Videoclip S9 Application of color Doppler Fetal Intelligent Navigation Echocardiography method in 19‐week fetus with coarctation of the aorta and tricuspid regurgitation (diagnostic planes with automatic labeling shown) (see Supplementary Figure S2). Fetus was affected by Turner syndrome, growth restriction, bilateral large cystic hygromas, bilateral pleural effusions and skin edema around head, face, abdomen, lower extremities and dorsum of feet. Spatiotemporal image correlation (STIC) volume acquisition was performed in combination with S‐flow Doppler ultrasound. Three vessels and trachea view shows narrowing of transverse aortic arch compared with main pulmonary artery; however, antegrade flow is visualized. In four‐chamber view, there is ventricular disproportion with left side of the heart smaller than the right; however, there is normal left ventricular filling in diastole. Due to increased color gain settings at time of STIC volume acquisition, there is bleeding artifact with superimposition of color (red) over atrioventricular valves, giving false impression of septal defect. Tricuspid regurgitation is evident during early to mid‐systole and, as a result, right atrium is dilated. Both five‐chamber and left ventricular outflow tract views show narrow aortic root and aorta, respectively; however, there is antegrade flow across aortic valve. Coarctation of aorta is demonstrated in aortic arch view, with narrowing of transverse aortic arch. However, there is no reversal of S‐flow Doppler signal or color aliasing. A, transverse aortic arch; Ao, aorta; Desc., descending; IVC, inferior vena cava; LA, left atrium; LV, left ventricle; P, pulmonary artery; PA, pulmonary artery; RA, right atrium; RV, right ventricle; RVOT, right ventricular outflow tract; S, superior vena cava; SVC, superior vena cava; Trans., transverse.

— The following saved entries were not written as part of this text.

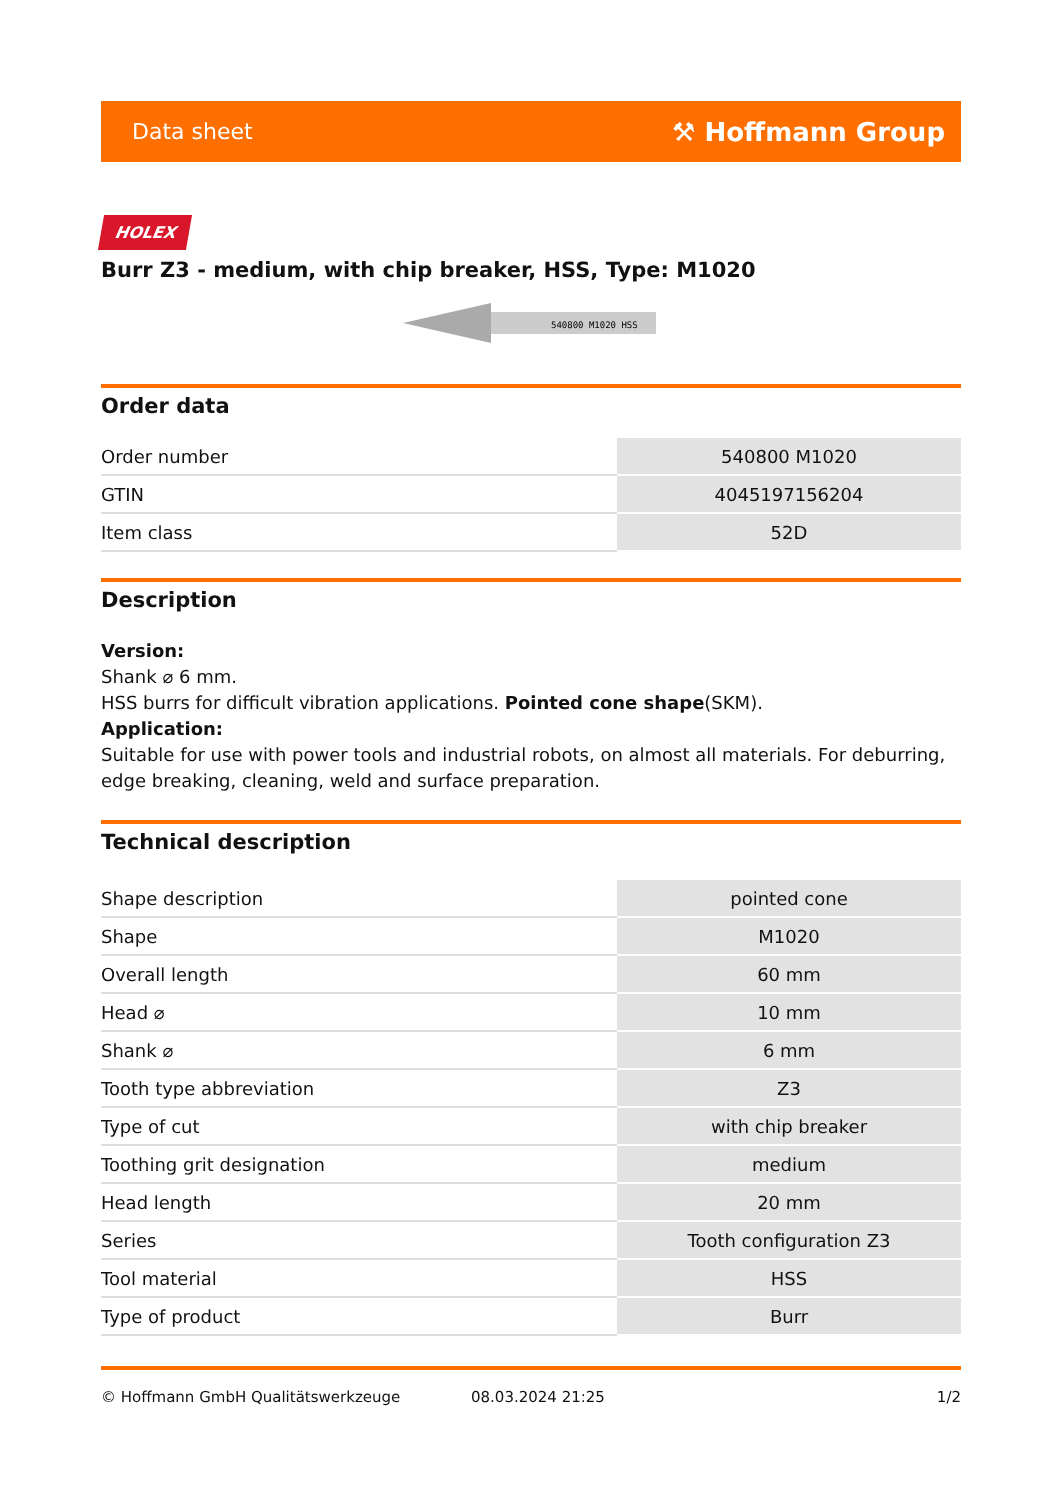Data sheet ⚒ Hoffmann Group
HOLEX
Burr Z3 - medium, with chip breaker, HSS, Type: M1020
540800 M1020 HSS
Order data
| Order number | 540800 M1020 |
| GTIN | 4045197156204 |
| Item class | 52D |
Description
Version:
Shank ⌀ 6 mm.
HSS burrs for difficult vibration applications. Pointed cone shape(SKM).
Application:
Suitable for use with power tools and industrial robots, on almost all materials. For deburring, edge breaking, cleaning, weld and surface preparation.
Technical description
| Shape description | pointed cone |
| Shape | M1020 |
| Overall length | 60 mm |
| Head ⌀ | 10 mm |
| Shank ⌀ | 6 mm |
| Tooth type abbreviation | Z3 |
| Type of cut | with chip breaker |
| Toothing grit designation | medium |
| Head length | 20 mm |
| Series | Tooth configuration Z3 |
| Tool material | HSS |
| Type of product | Burr |
© Hoffmann GmbH Qualitätswerkzeuge 08.03.2024 21:25 1/2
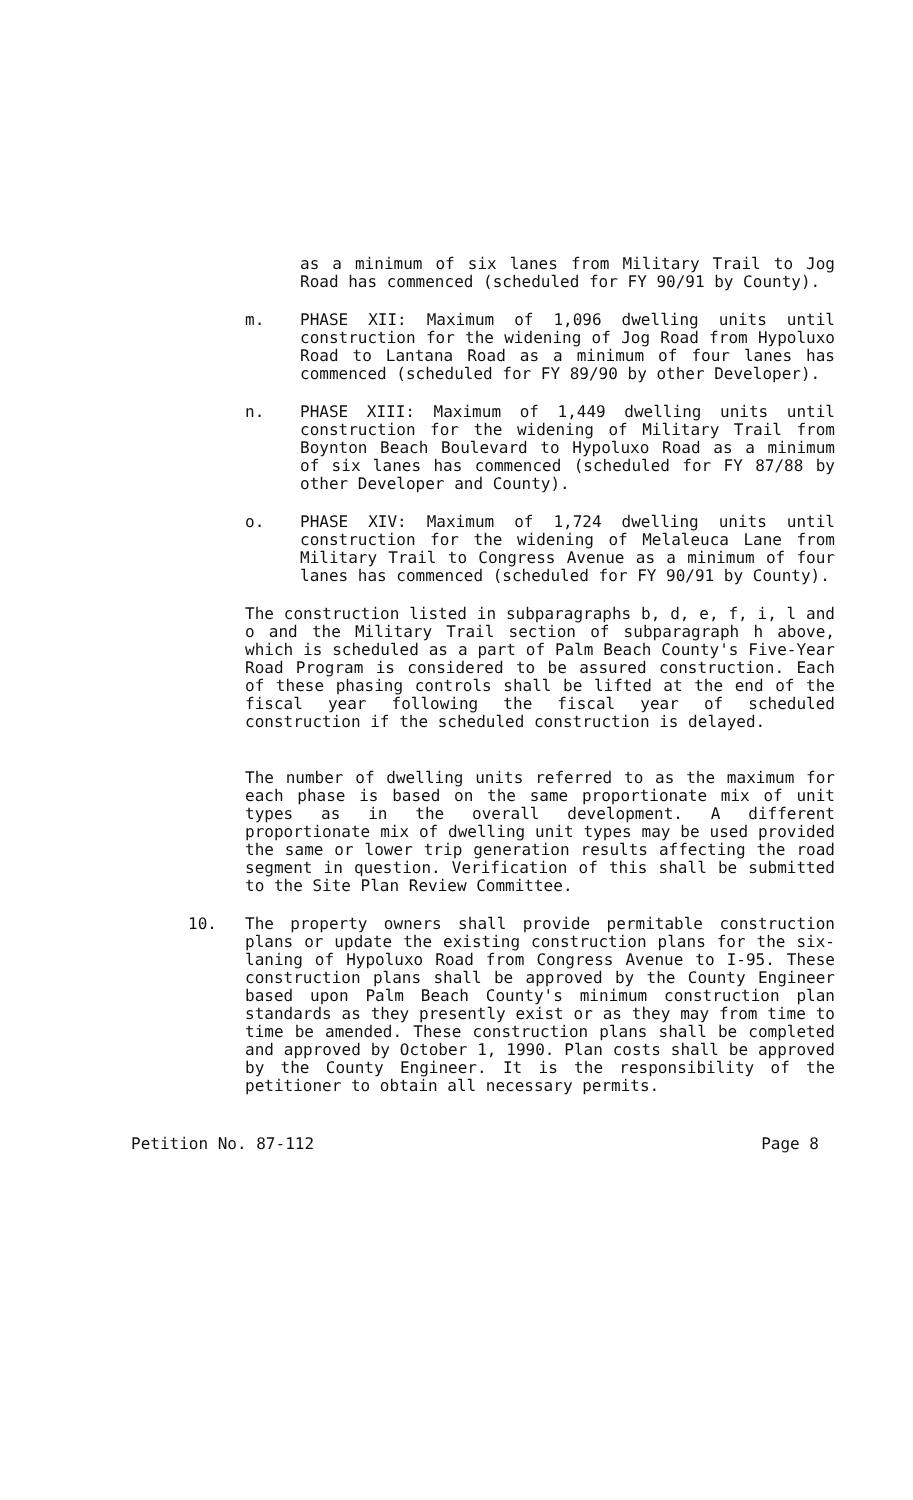as a minimum of six lanes from Military Trail to Jog Road has commenced (scheduled for FY 90/91 by County).
m. PHASE XII: Maximum of 1,096 dwelling units until construction for the widening of Jog Road from Hypoluxo Road to Lantana Road as a minimum of four lanes has commenced (scheduled for FY 89/90 by other Developer).
n. PHASE XIII: Maximum of 1,449 dwelling units until construction for the widening of Military Trail from Boynton Beach Boulevard to Hypoluxo Road as a minimum of six lanes has commenced (scheduled for FY 87/88 by other Developer and County).
o. PHASE XIV: Maximum of 1,724 dwelling units until construction for the widening of Melaleuca Lane from Military Trail to Congress Avenue as a minimum of four lanes has commenced (scheduled for FY 90/91 by County).
The construction listed in subparagraphs b, d, e, f, i, l and o and the Military Trail section of subparagraph h above, which is scheduled as a part of Palm Beach County's Five-Year Road Program is considered to be assured construction. Each of these phasing controls shall be lifted at the end of the fiscal year following the fiscal year of scheduled construction if the scheduled construction is delayed.
The number of dwelling units referred to as the maximum for each phase is based on the same proportionate mix of unit types as in the overall development. A different proportionate mix of dwelling unit types may be used provided the same or lower trip generation results affecting the road segment in question. Verification of this shall be submitted to the Site Plan Review Committee.
10. The property owners shall provide permitable construction plans or update the existing construction plans for the six-laning of Hypoluxo Road from Congress Avenue to I-95. These construction plans shall be approved by the County Engineer based upon Palm Beach County's minimum construction plan standards as they presently exist or as they may from time to time be amended. These construction plans shall be completed and approved by October 1, 1990. Plan costs shall be approved by the County Engineer. It is the responsibility of the petitioner to obtain all necessary permits.
Petition No. 87-112 Page 8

Videoclip S10 Trivial tricuspid regurgitation in early systole demonstrated through color Doppler Fetal Intelligent Navigation Echocardiography in normal fetus (see Figure 6). Spatiotemporal image correlation volume acquired with S‐flow Doppler ultrasound. Four‐chamber view diagnostic plane in grayscale was completely normal. However, S‐flow Doppler depicted tricuspid regurgitation.

Videoclip S11 Spatiotemporal image correlation volume dataset of normal fetal heart acquired with S‐flow Doppler imaging and analyzed by color Doppler Fetal Intelligent Navigation Echocardiography (four‐chamber view with automatic labeling shown). Right inferior pulmonary vein can be visualized along an imaginary straight line coursing backwards from atrial septum. Vein is seen with color flow towards left atrium (red color), at site of atrial septum (see Figure 7). Ao, aorta; LA, left atrium; LV, left ventricle; RA, right atrium; RV, right ventricle.